Por P. Fernando Pascual
Tenemos muchos miedos: miedo a la enfermedad, a la traición de un conocido, a las crisis económicas, a las deudas, a la tristeza, a los daños en la convivencia que produce un mal gobierno.
Entre los miedos, uno tiene un peso particular: el miedo al pecado. No porque el pecado sea físicamente dañino (que puede serlo), sino por algo más profundo y radical.
El miedo al pecado surge cuando reconocemos su gravedad: nos aparta de Dios, daña las relaciones con los hermanos, destruye nuestra armonía interior, pone en peligro la propia salvación eterna.
El “Catecismo de la Iglesia Católica” (n. 1849) define así el pecado: “El pecado es una falta contra la razón, la verdad, la conciencia recta; es faltar al amor verdadero para con Dios y para con el prójimo, a causa de un apego perverso a ciertos bienes. Hiere la naturaleza del hombre y atenta contra la solidaridad humana”.
Así, el pecado es dañar nuestro propio ser, herir lo que nos caracteriza como humanos: la apertura al amor, la posibilidad de orientar nuestra mente y nuestra voluntad al bien, la belleza, la justicia.
Por eso tememos el pecado. Es un daño radical, es una destrucción maligna, es fuente de numerosos conflictos interiores, familiares, sociales. Es, sobre todo, un alejamiento de Dios, que es nuestro Padre y el fin de nuestra existencia.
El miedo al pecado puede ayudarnos a dejarlo a un lado, a superar tentaciones insidiosas, a evitar aquellas ocasiones (lugares, páginas de Internet, lecturas, relaciones peligrosas) que facilitan la caída.

> **INSTRUCCIONES**:
a - Indica si cada afirmación coincide con el texto sobre el miedo al pecado, responde sí o no y cita textualmente las palabras que lo deciden: (i) El miedo al pecado viene sobre todo de que el pecado hace daño físico. (ii) El texto cita la definición de pecado del número 1849 del Catecismo de la Iglesia Católica. (iii) Entre las ocasiones que facilitan la caída, el texto nombra las páginas de Internet.
b - Retoma el texto sobre el miedo al pecado y sigue escribiéndolo a partir de su última oración.

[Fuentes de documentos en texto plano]
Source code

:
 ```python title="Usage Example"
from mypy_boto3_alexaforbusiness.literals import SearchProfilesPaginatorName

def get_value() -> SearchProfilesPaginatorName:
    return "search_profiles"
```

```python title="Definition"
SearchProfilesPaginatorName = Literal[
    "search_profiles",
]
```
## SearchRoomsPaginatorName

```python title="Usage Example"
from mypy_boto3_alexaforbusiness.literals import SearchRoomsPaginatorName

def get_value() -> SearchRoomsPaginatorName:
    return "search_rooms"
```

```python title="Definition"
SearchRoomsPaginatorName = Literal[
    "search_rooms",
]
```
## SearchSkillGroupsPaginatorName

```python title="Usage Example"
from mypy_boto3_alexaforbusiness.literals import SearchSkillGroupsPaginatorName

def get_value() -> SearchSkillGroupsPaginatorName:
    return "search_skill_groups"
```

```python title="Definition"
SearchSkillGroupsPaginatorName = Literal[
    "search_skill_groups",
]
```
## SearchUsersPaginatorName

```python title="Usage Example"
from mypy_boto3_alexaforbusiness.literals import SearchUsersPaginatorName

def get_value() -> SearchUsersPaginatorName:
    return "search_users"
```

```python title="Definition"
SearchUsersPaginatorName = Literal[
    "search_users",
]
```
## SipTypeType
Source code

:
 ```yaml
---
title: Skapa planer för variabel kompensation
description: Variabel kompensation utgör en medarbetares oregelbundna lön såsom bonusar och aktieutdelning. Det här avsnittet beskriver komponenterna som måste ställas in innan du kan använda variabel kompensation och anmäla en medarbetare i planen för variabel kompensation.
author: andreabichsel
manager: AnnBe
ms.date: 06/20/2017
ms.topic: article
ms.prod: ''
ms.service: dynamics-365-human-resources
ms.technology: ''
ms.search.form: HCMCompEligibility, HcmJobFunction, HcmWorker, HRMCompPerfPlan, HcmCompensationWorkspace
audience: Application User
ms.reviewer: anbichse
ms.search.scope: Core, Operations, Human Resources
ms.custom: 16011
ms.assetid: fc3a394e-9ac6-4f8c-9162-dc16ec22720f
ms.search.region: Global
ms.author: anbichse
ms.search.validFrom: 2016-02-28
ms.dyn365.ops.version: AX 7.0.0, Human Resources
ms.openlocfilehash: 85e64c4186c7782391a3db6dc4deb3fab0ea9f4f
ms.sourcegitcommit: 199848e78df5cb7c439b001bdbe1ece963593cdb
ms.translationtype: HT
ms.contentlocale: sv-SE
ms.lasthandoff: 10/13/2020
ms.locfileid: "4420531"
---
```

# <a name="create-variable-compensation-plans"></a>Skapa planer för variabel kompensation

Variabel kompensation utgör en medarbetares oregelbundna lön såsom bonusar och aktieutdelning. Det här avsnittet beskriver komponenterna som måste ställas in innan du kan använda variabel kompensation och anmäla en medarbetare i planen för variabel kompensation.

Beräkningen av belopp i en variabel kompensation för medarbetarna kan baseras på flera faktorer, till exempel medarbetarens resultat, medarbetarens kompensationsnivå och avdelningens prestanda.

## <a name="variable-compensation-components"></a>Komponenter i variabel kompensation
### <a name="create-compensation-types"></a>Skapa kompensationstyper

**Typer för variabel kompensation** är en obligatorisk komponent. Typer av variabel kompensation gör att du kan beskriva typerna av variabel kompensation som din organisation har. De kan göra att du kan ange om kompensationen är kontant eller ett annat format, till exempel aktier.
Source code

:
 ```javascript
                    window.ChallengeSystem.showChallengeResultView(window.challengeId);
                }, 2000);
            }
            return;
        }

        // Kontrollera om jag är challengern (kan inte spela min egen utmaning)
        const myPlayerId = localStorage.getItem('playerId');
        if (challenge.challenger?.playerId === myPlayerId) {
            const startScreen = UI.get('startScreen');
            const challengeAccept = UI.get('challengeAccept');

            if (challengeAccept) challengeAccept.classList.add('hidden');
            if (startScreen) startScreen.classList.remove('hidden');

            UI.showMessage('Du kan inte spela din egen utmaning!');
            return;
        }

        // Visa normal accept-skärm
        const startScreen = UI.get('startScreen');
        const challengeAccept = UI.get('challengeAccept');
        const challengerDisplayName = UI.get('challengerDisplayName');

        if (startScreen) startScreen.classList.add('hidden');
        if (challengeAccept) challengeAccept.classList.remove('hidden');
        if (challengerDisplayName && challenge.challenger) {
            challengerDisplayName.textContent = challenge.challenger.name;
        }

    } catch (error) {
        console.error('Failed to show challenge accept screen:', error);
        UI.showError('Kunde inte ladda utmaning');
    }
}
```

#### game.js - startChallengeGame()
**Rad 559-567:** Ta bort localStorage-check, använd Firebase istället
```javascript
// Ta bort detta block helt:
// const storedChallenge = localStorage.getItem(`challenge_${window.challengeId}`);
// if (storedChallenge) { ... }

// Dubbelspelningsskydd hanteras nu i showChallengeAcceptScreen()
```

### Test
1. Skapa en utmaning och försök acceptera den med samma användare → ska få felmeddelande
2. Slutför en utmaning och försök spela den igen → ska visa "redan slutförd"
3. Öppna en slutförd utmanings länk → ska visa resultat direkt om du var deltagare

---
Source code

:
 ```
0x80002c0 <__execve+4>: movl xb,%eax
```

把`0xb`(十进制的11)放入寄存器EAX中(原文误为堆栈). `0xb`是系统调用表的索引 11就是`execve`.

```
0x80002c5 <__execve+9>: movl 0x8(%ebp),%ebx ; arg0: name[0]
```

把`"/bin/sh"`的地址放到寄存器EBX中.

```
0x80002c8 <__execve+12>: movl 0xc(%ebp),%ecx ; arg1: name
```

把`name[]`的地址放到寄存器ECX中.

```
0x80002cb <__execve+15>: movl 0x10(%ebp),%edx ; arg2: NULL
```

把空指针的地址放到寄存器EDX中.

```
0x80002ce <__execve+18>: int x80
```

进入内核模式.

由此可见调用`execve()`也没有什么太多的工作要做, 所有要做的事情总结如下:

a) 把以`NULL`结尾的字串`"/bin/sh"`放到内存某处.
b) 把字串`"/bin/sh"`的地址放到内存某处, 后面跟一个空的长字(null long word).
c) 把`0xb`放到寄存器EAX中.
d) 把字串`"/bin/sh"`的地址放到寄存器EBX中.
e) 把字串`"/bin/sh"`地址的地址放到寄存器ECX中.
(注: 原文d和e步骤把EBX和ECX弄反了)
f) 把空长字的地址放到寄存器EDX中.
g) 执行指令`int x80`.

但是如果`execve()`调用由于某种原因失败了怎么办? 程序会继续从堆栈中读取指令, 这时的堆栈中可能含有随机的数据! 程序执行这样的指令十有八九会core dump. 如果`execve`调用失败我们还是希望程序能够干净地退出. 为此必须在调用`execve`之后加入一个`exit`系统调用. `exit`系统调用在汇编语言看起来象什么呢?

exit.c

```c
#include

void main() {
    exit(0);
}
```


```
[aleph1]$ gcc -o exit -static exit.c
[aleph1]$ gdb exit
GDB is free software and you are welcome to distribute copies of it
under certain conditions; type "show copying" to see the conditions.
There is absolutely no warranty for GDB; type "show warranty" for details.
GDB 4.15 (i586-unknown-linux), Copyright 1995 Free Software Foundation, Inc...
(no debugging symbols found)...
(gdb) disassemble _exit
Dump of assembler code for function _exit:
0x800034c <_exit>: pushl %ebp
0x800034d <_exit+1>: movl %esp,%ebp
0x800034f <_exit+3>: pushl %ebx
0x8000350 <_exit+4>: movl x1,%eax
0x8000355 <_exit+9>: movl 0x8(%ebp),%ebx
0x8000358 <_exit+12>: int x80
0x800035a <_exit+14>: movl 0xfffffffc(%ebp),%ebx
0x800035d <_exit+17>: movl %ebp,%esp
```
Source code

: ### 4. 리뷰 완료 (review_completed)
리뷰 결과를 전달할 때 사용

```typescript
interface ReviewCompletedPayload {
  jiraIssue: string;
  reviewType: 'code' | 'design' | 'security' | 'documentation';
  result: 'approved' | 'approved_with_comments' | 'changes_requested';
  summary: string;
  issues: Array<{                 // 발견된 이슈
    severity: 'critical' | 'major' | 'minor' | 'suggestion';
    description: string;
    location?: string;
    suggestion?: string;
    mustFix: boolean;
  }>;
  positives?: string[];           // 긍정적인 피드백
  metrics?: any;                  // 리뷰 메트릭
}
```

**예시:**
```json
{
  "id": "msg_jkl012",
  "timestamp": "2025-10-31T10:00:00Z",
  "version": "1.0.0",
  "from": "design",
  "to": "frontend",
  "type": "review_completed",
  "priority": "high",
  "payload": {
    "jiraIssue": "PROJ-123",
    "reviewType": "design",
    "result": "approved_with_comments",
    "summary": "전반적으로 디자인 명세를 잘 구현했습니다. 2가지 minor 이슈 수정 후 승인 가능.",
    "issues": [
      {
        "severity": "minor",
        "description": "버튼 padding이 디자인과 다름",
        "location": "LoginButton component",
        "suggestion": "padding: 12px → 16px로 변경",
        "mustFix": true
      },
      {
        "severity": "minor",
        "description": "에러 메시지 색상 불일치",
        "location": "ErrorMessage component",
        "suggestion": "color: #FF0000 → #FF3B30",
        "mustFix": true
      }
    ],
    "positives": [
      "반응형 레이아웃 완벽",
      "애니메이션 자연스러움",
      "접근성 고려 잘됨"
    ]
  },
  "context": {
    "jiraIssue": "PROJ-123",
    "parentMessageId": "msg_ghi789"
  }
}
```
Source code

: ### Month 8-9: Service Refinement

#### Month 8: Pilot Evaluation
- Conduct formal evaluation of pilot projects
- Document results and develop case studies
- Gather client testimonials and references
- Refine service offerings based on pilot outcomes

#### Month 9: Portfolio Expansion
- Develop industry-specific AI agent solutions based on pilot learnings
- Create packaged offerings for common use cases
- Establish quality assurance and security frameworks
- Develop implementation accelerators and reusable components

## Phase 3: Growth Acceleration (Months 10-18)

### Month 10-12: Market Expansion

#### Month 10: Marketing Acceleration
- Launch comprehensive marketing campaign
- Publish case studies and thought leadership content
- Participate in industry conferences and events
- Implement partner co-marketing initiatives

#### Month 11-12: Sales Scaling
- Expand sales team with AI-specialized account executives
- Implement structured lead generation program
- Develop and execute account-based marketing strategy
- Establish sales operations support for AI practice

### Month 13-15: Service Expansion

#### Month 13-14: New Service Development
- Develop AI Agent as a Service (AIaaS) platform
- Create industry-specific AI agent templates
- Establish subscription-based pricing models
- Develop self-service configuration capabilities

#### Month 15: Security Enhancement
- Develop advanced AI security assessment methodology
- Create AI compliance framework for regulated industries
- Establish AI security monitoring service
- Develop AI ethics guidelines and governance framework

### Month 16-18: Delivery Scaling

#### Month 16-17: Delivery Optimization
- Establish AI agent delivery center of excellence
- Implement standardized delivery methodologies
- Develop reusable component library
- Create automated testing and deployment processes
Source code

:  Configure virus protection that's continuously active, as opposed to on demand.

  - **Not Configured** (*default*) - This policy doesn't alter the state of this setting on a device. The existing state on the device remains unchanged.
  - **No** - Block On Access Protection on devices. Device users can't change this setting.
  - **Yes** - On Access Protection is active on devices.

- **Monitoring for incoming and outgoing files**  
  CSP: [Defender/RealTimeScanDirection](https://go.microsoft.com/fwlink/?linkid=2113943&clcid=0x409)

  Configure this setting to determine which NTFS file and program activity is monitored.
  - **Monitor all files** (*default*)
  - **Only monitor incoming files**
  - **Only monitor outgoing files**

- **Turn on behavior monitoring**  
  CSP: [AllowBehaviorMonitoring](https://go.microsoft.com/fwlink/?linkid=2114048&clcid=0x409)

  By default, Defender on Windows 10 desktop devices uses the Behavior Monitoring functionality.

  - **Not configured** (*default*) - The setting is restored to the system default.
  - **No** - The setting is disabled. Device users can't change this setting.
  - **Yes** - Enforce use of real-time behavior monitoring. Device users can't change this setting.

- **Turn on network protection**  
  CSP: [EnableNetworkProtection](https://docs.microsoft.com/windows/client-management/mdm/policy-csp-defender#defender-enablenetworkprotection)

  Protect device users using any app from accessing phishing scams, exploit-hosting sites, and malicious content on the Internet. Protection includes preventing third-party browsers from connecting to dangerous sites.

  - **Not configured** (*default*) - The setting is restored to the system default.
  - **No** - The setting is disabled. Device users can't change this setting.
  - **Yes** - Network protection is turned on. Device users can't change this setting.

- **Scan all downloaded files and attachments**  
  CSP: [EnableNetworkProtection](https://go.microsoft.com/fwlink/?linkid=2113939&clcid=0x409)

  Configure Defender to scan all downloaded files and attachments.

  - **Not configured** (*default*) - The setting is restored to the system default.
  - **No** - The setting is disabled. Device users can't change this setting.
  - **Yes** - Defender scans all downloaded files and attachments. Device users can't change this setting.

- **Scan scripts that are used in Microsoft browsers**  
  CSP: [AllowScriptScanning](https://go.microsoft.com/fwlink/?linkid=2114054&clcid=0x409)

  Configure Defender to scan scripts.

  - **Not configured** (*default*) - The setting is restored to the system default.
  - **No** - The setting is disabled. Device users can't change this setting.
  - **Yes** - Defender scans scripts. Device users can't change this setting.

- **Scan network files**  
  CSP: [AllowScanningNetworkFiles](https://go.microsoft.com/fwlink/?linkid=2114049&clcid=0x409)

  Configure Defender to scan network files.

> **RESPUESTAS POR NÚMERO**:
a -
(i) No: "No porque el pecado sea físicamente dañino (que puede serlo), sino por algo más profundo y radical."
(ii) Sí: "El “Catecismo de la Iglesia Católica” (n. 1849) define así el pecado"
(iii) Sí: "(lugares, páginas de Internet, lecturas, relaciones peligrosas) que facilitan la caída"

b -
Cuando el pecado ha entrado en nuestro corazón, podemos hacer un acto de dolor perfecto (acto de contrición), basado en el amor, con el propósito de confesarnos cuanto antes, para que Dios vuelva a ser el centro de nuestras almas.
Leemos en la Primera Carta de San Pedro: “conducíos con temor durante el tiempo de vuestro destierro, sabiendo que habéis sido rescatados de la conducta necia heredada de vuestros padres, no con algo caduco, oro o plata, sino con una sangre preciosa, como de cordero sin tacha y sin mancilla, Cristo” (1Pe 1,17‑19).
Solo cuando nuestro amor sea más fuerte que el pecado, ya no será necesaria la ayuda del temor, porque nuestro corazón habrá encontrado lo mejor para dirigir nuestras decisiones:
“No hay temor en el amor; sino que el amor perfecto expulsa el temor, porque el temor mira el castigo; quien teme no ha llegado a la plenitud en el amor. Nosotros amemos, porque Él nos amó primero” (1Jn 4,18‑19).